You could sit at the bar and buy a drink that enhanced your stats, You could go upstairs and pay for a hooker to replenish your energy or you could try to seduce the barmaid / owner and actually have kind of a sweet encounter with her.

It had a betting mechanic I don’t remember if it was blackjack, dice or what but you could game it a little bit by throwing a shit ton of money at it a few times. The initial odds to win or somewhat higher than the extended odds to win so if you hit it and hit big you just walk away. Sometimes you ended up empty but more often than not it worked.

Rai,

That’s a fuckin deeeeeeeeeep cut

fmstrat,

I hosted this on my BBS

bjoern_tantau, (edited )
@bjoern_tantau@swg-empire.de avatar

How about Wally Gubbins? A series of silly skydiving videos. My father has a ton of them on VHS. I loved it as a kid. I just looked, you can even find them on YouTube. So maybe not that obscure.
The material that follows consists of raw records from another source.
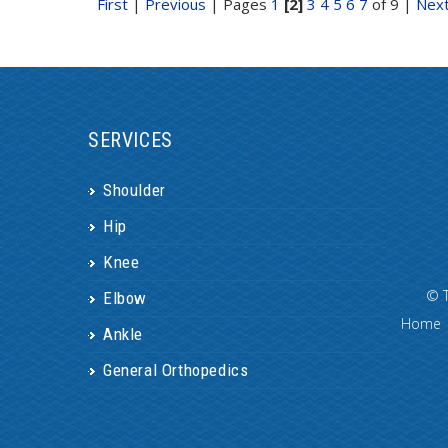
First
|
Previous
|
Pages
1
[2]
3
4
5
6
7
of 9
|
Nex
SERVICES
Shoulder
Hip
Knee
©
Elbow
Home
Ankle
General Orthopedics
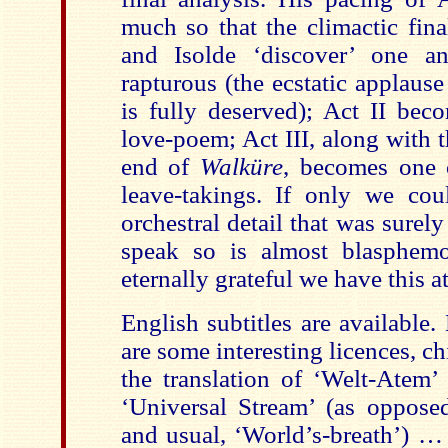
much so that the climactic fin
and Isolde ‘discover’ one an
rapturous (the ecstatic applause 
is fully deserved); Act II bec
love-poem; Act III, along with
end of
Walküre
, becomes one o
leave-takings. If only we co
orchestral detail that was surely
speak so is almost blasphem
eternally grateful we have this at
English subtitles are available. 
are some interesting licences, 
the translation of ‘Welt-Atem’
‘Universal Stream’ (as opposed
and usual, ‘World’s-breath’) … 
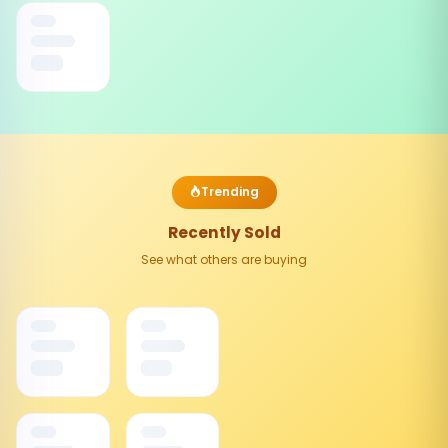
Trending
Recently Sold
See what others are buying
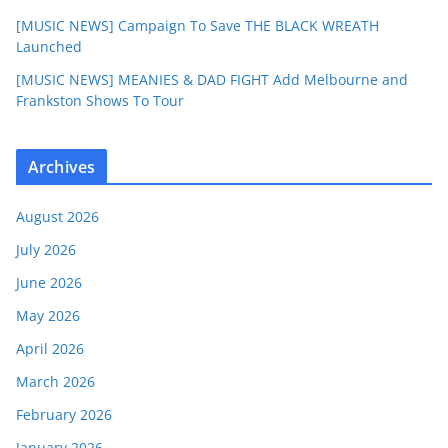
[MUSIC NEWS] Campaign To Save THE BLACK WREATH
Launched
[MUSIC NEWS] MEANIES & DAD FIGHT Add Melbourne and
Frankston Shows To Tour
Archives
August 2026
July 2026
June 2026
May 2026
April 2026
March 2026
February 2026
January 2026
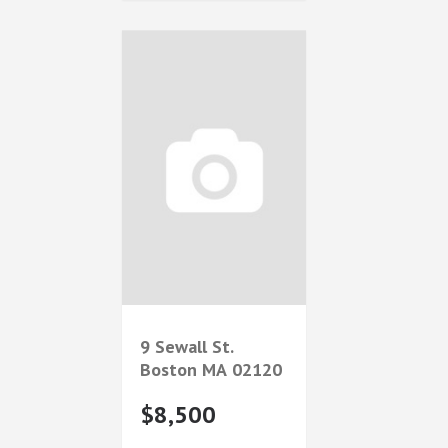
9 Sewall St.
Boston
MA
02120
$8,500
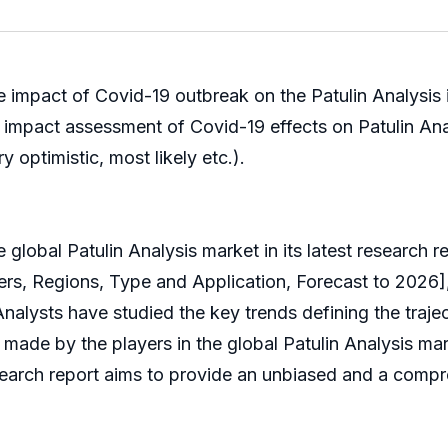
e impact of Covid-19 outbreak on the Patulin Analysis i
he impact assessment of Covid-19 effects on Patulin A
y optimistic, most likely etc.).
al Patulin Analysis market in its latest research repo
s, Regions, Type and Application, Forecast to 2026], 
Analysts have studied the key trends defining the traje
de by the players in the global Patulin Analysis marke
research report aims to provide an unbiased and a compr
In terms of software I remember having several ad games. So, games that are basically just an ad. I had a Bifi game. Some weird game about colours where I don’t remember what it was for. And a “game” about Chesterfield Cigarettes. I remember that I had to install QuickTime Player to run it. It was basically like Google Streetview when you walked into buildings with a few interactive elements put in. No idea where I got it. Might even still have the CD somewhere.

Edit: I found the Chesterfield thing: archive.org/details/see_you

simtel20,

Back in the heyday of flash videos and before youtube, there was a clerks spoof featuring marvel comics heroes that I remember as being enjoyable, clever, and ultimately just a good tribute/ripoff of the source material. I have no idea how to find that again.

Bo7a,

clerks spoof featuring marvel comics

Heroes!

www.youtube.com/watch?v=DDSR5ZLQ_6U

simtel20,

You wrock, sir or madam

geekworking,

The Farmers Daughter. It was a text-based video game for the C=64 similar to Zork.

The premise was that you are a traveling lightening salesman whose car breaks down. You stop at a farmhouse to use their phone, and the beautiful daughter answers the door.

Your mission is to try to bang her. If the farmer catches you, he shoots you with his shotgun. If her brothers catch you, they’ll analy rape you to death. You need condoms but they are stuck to the shelf.

Reddit2Lemmy,
ivanafterall,
@ivanafterall@kbin.social avatar

Any tips on how to avoid getting buttfucked until dawn?

norbert,
@norbert@kbin.social avatar

Relax and push back against it, your partner will be done long before sunrise.

robdor,

Avoid? I must be playing a different game.

guyrocket,
@guyrocket@kbin.social avatar

The appeal of games like this is so odd to me. They're moronic on one hand but viscerally addictive on the other. A very interesting psychological dynamic going on with this whole genre.

geekworking,

It’s no mystery if you consider the world at the time and the target audience.

Home computers were only a couple of years past where you had to solder the chips on yourself and still in nerdy kid domain.

There was a big overlap with the Dungeons and Dragans crowd. Puzzles and imagining yourself as some character were a huge appeal.

Now factor in that the underwear section of the Sears catalog was still the closest thing to porn as most 12 year olds could get their hands on.